I don’t think this is ever said with the amount of jealousy that it always sounds like it does, but still. I never know how to respond to this.  Would it make people feel better if I curled up in my bedroom and didn’t come out for a while? Should I be ashamed of doing okay most days? I feel like I should be. I feel like I have seen people crumble under less stressful circumstances and that somehow or another I’ve failed others purely by BEING here and..well…going through the motions at the very least.

I did my first meet up with other widows and widowers this last weekend. It was good to talk with other people who understand my language and understand the various nuances of the loss of your spouse. We were all at varying stages of grief and at various parts of our journey, but the camaraderie was definitely there. Then the inevitable “How long has it been for you?” questions start. I’m the “youngest” in the group by several definitions: My age and that its been only 6 months since Alex died.  There is this momentary “Wow” look on everyone’s faces before the follow up questions start: How are you even here? Why are you even here? I’m so glad that you’re doing this now, I never could have. Did you know he was going to pass away? Is it easier because of that?”

That gets me thinking about the challenges I’ve faced as far as loss goes. Losing Alex has killed a part of my soul that I’ll never get back and I know that. I’m comfortable with that wound as it heals. Its a dull ache that is constantly present. But really, what were my other choices other than to push on after he passed? What was the appropriate thing for me to do? What is the appropriate level of grief for me to express publically?  I’d love to say that its none of anyone’s business but I feel like it is.
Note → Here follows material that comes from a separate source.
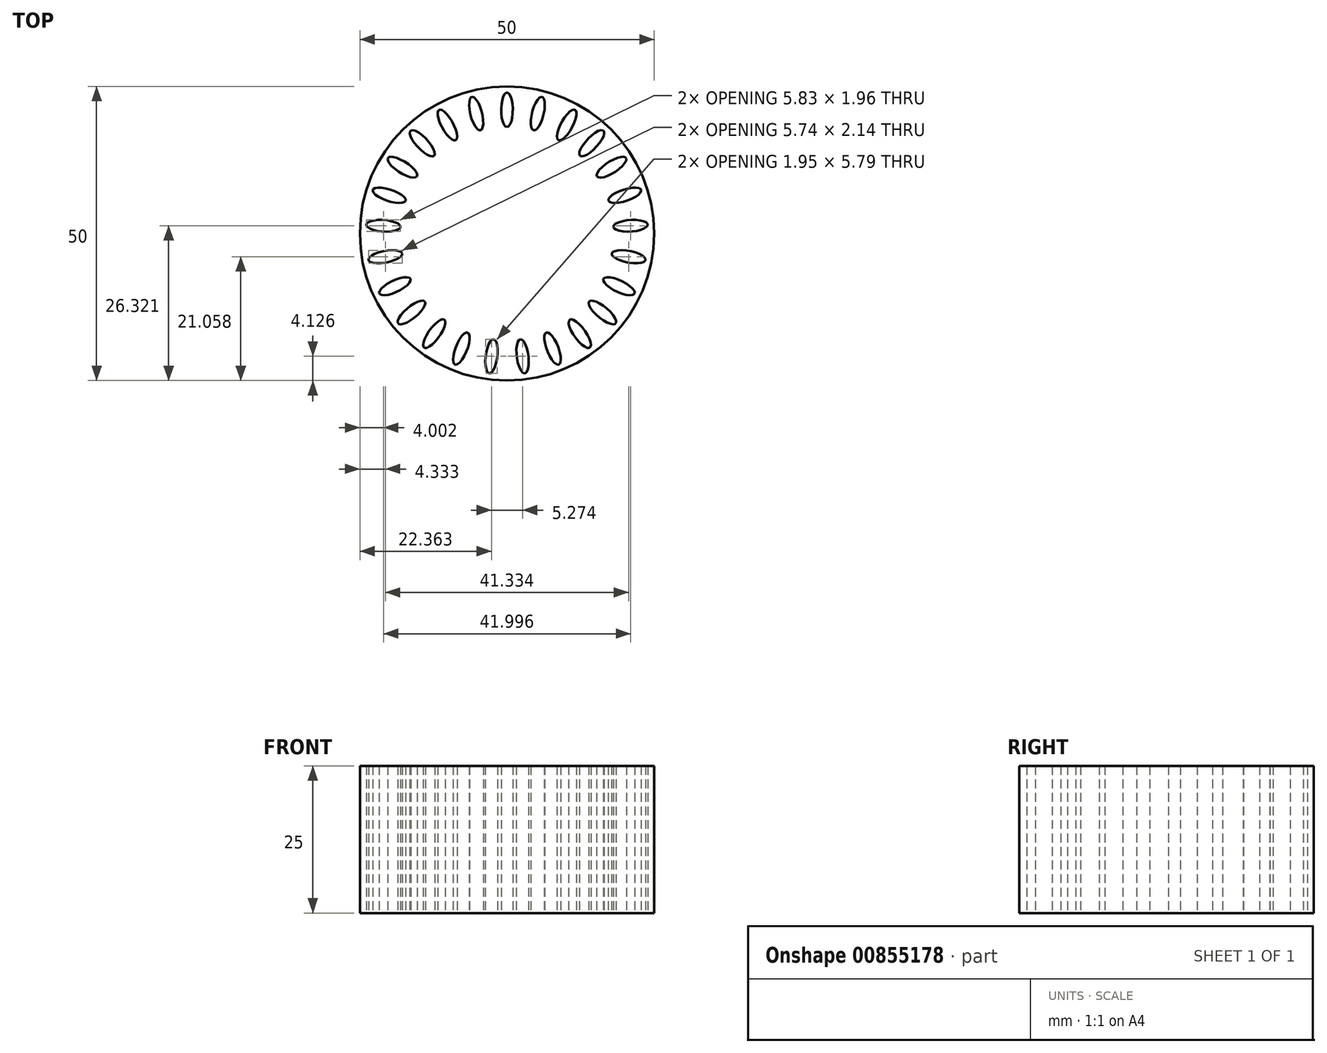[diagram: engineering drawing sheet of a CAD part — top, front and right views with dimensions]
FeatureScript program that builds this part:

Alex passed away a month after what was supposed to be a life saving surgery and having spent a month in the hospital between June and July 2016. He’d suffered for MONTHS before hand, and actually I’d argue for several years before hand. I did everything I could to be strong and toughen myself up for him. He told me that I was the only thing keeping him sane…that I was his light. It would have been so easy to let that light go out as soon as he was gone and believe me..I wanted to. I still want to. Not many people know the details of what happened that morning and I don’t know that its necessary to run through it. I went from being the strong one…the rock…the light….the Partner and Wife to a beautiful person to just being Sara in the blink of an eye. I had to make decisions about my future faster than anyone thought I should or could. The world went from vibrant color to shades of black and white so fast that I don’t know if I remember what color even looks like. But there I was…I had to decide whether to keep standing or fall. I chose to stand. I choose to stand every single day still. I give myself reasons why I have to sleep, why I have to get up, why I have to eat. I have to give myself permission to cry and grieve because I lock it up so hard. No one sees the struggle, and I wonder sometimes if that’s to my detriment rather than anything else.

So if you see me, and I look like I’m doing okay: don’t worry. There’s a storm raging inside of me that you can’t see and I don’t talk about unless I’m really comfortable enough to do so.